Same here in Austria. Per capita, the people employed in the banking sector is significantly higher than in other countries.

I work in this sector, and the overcapacity is notable. To question this is basically a statement of ignorance.

> 80% of these banks in Germany are local, not-for-profit community banks, which do not pay bankers’ bonuses, and which serve ordinary people and small firms, creating a strong SME sector (the main employer in most countries).

Without knowing the German banking sector that well, this is almost certainly hyperbole.

I believe he is talking about Genossenschaftsbanken, Raiffeisen et al. There's a historical reason why these banks have most of the banking licenses issued (the 80% he alludes to), but that reason is no longer relevant. It's also misleading, since most of these banks are tiny, basically your typical savings & loan.

> Why is the ECB taking policies that are killing the majority of banks in the Eurozone – the beneficial not-for-profit community banks – while helping big banks with its asset purchases?

Because it's an anachronism. There was a time in Austria when we had the saying "A Raika (Raiffeisen Bank) and Post in every village", regardless of the village size. This is where the insane 80%-number comes from!

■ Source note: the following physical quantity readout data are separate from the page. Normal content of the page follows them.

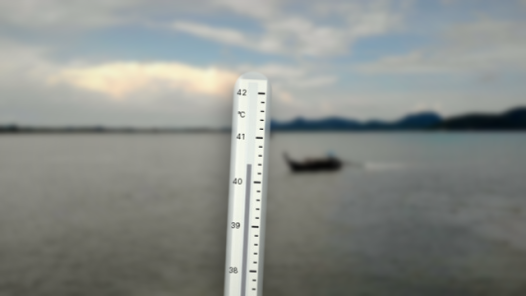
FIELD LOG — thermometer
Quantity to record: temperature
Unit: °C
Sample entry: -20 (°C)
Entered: 40.4 (°C)
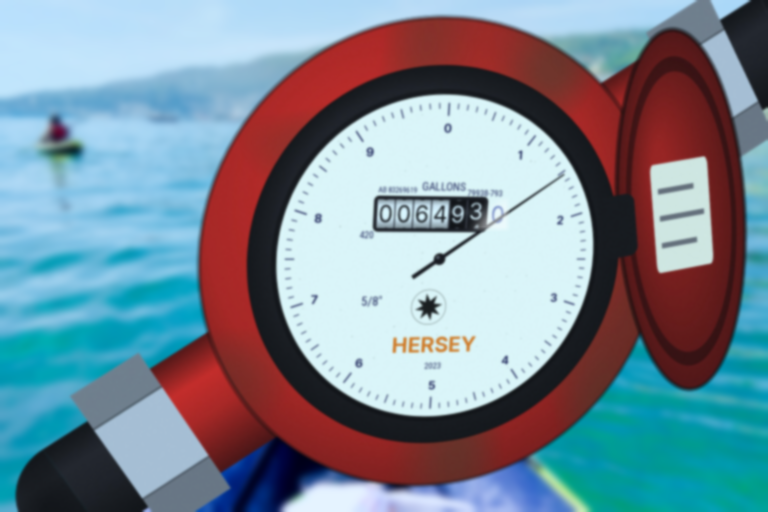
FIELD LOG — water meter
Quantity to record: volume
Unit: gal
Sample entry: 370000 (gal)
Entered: 64931.5 (gal)
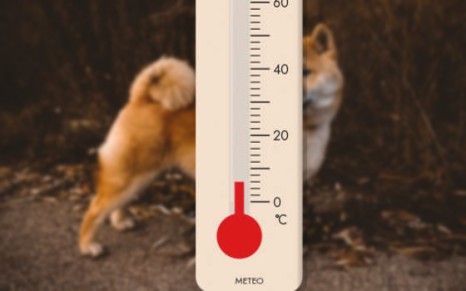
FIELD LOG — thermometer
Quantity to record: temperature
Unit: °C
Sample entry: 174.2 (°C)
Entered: 6 (°C)
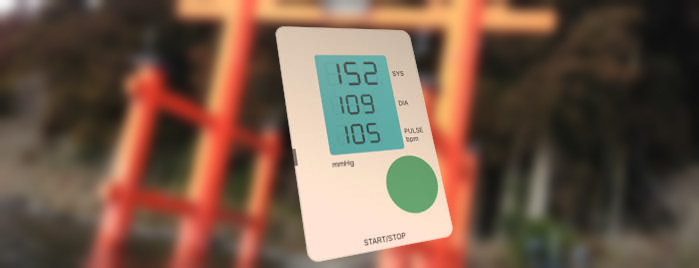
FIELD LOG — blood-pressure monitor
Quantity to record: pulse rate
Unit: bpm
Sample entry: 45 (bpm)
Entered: 105 (bpm)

This is horribly inefficient. It might have been a valid approach at a time when everything was rural and a village was effectively a microcosm, but in today's world with online banking and such, it's horribly outdated.

Operating these banks costs money. These costs are passed on to the customers. Reducing the banking sector size is therefore in the interest of the customers.

> Central banks have proposed the abolition of cash

No, they haven't. Some guys employed there might have toyed with the idea as a thought experiment, but nobody even close to policy-making has proposed such nonsense, not that it would work anyway.

> Central banks have proposed the introduction of central bank cybercurrency

I'd trust a central bank far more than Coinbase or any other of the centralized controllers of currently-so-popular cybercurrencies.

I've spotted numerous other smells in the article, but the above were the easiest to point out.




Many co-op banks are merging into bigger ones these days, they are still local banks which are owned by members of the co-op which are usually people from the region. There are also several bigger co-op banks or rather supra-regional banks. But even small and medium sized banks need regulations and that is what the central bank can really do.


> Same here in Austria. Per capita, the people employed in the banking sector is significantly higher than in other countries.

Yet it's usually a hassle to find an ATM in Austria (which is the most important thing related to banking that I can't do online), because ATMs are usually only located at banks.

Compare that to the US where every other shop as a private ATM that you can use. They usually charge $2 or something like that, but (better) banks usually refund those fees at the end of the month.


On the other hand, as soon as banks become really big, they loose interest in ordinary customers. In Switzerland the services of big banks like Credit Suisse or UBS are getting worse while getting more expensive at the same time. This causes people to switch to smaller local banks because they can better tend to their needs and are more willed to grant them loans.